Hoy se cumplen veinte años de los atentados del 11 de septiembre. De ese momento en el que el pueblo estadounidense perdió la inocencia y el resto supimos, sin asomo de duda, que a partir de aquel día el mundo iba a cambiar.
El estupor. La convicción de un antes y un después y de que muchas, muchísimas certezas caían con esas torres y que lo que ocurriera en adelante, sin excepciones, nos iba a afectar.
No era el primer atentado islamista, pero sí el que comenzó a tejer en la sociedad occidental un sentimiento tan primario, persistente y fácil de invocar como es el miedo.
Al Qaeda, Jabhat al-Nusra, Daesh, Boko Haram, Hezbolá, nos son ya nombres familiares. Del mismo modo que Irak, Afganistán, Siria, Irán, Nigeria, Libia o el Magreb forman parte de nuestra geografía particular, como hace décadas lo fueron otros escenarios de guerra y violencia.
Los atentados de París, Londres, Berlín, Barcelona, Bruselas y tantos otros ocurridos en suelo europeo nos han enfrentado al hecho de que hemos construido una sociedad en la que no estamos a salvo. Pero, sobre todo, conocer el origen y las circunstancias de sus autores, ni nacidos ni llegados de lejanos países, sino de nuestros propios barrios.
Sabemos que el paraguas del multiculturalismo, lejos de protegernos, nos ha dejado a la intemperie, falsamente inmunes gracias a esa autocomplacencia ciega y a esa superioridad moral de la que nos investimos (porque somos mejores, por eso nuestra empatía es mayor y nuestra comprensión es infinita).
Y poco importa que esa sensación de superioridad, ese paternalismo de espíritu tan ¿colonialista?, se contradiga con una teoría que nos iguala a todos y que no juzga a nadie, sean cuales sean las costumbres y colisionen o no con nuestros derechos. Los más básicos.
Porque, al final, no se trata de respeto, sino de miedo.
Lo último, la decisión de la falla Duque de Gaeta-Pobla de Farnals de no quemar una medialuna para no ofender a los musulmanes tras la protesta de un grupo de paquistaníes de un barrio cercano.
Ha sido por respeto, dicen los de la falla. Yo creo que no, que ha sido por miedo. Por ese que no recuerdo que se haya sentido nunca en el mundo fallero hasta ahora. Porque si algo es sustantivo en las fallas es la irreverencia, la chanza, la burla inmisericorde contra todo y contra todos (personas, símbolos, autoridades, famosos, gente corriente, vicios y virtudes). Sin consecuencias.

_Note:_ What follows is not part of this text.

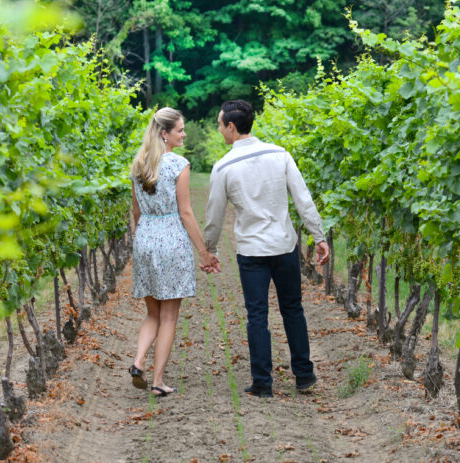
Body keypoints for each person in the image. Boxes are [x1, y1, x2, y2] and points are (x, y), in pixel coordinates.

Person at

Ese es su espíritu, ese ha sido siempre su espíritu. Y tanto los valencianos como las miles de personas que se unen a la fiesta todos los años, así lo han entendido.
Pero hay quien no. Y porque el miedo se huele y la debilidad de una sociedad también, no bastó que la comisión fallera se deshiciese en disculpas en árabe y español, redactase un comunicado oficial, por supuesto indultase la figura de la medialuna y contratase una grúa para retirarla con la supervisión de los pakistaníes que habían exigido su retirada.

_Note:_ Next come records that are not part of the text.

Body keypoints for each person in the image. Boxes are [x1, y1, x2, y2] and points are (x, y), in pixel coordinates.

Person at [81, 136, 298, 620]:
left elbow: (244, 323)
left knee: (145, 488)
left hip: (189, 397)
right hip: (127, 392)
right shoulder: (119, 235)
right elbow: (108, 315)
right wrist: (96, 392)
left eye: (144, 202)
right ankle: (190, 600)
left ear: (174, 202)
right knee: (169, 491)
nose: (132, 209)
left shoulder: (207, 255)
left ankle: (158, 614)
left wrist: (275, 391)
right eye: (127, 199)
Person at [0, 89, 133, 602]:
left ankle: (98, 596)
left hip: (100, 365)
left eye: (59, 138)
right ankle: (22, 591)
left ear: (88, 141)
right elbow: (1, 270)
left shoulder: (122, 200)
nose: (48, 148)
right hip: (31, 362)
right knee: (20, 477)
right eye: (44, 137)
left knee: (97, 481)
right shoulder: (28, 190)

No, llegado el momento, no fue suficiente. Hubo que quitar también la figura de la mezquita de cartón piedra y, ya que estaban, la misma noche de la cremá, un grupo de pakistaníes les hicieron retirar todo aquello que consideraron ofensivo, como unos arcos de estilo vagamente árabe que adornaban la falla, por aquello de que, ya puestos, la arquitectura también es sagrada.
Una vez más, la comisión fallera insistió en que les movió el respeto. Déjenme decirles que quienes les instaron a ello saben que no.
Como lo saben en los barrios de las ciudades europeas en los que han impuesto su ley, que no es la del resto de sus conciudadanos y tampoco la de los que huyeron de sus países para no tener que convivir con gente como ellos.
Saben que es miedo y saben también que cuentan con un inesperado aliado en una izquierda capaz de abjurar de todos sus principios (empezando por el feminismo) con tal de complacerles.
Una izquierda que les disculpa si atentan en Barcelona, si matan en Kabul o si cuelgan de una grúa a un homosexual en Teherán.
Una izquierda para la que el burka o el nicab son poco menos que trajes regionales y en ningún caso símbolos de sumisión femenina.
Una izquierda que anida en sus filas (en Barcelona en Comú, por ejemplo) a políticos que abogan por imponer la sharia.
Veinte años del 11-S. No le llamen respeto, que no les creo. Llámenle complicidad. Llámenle miedo.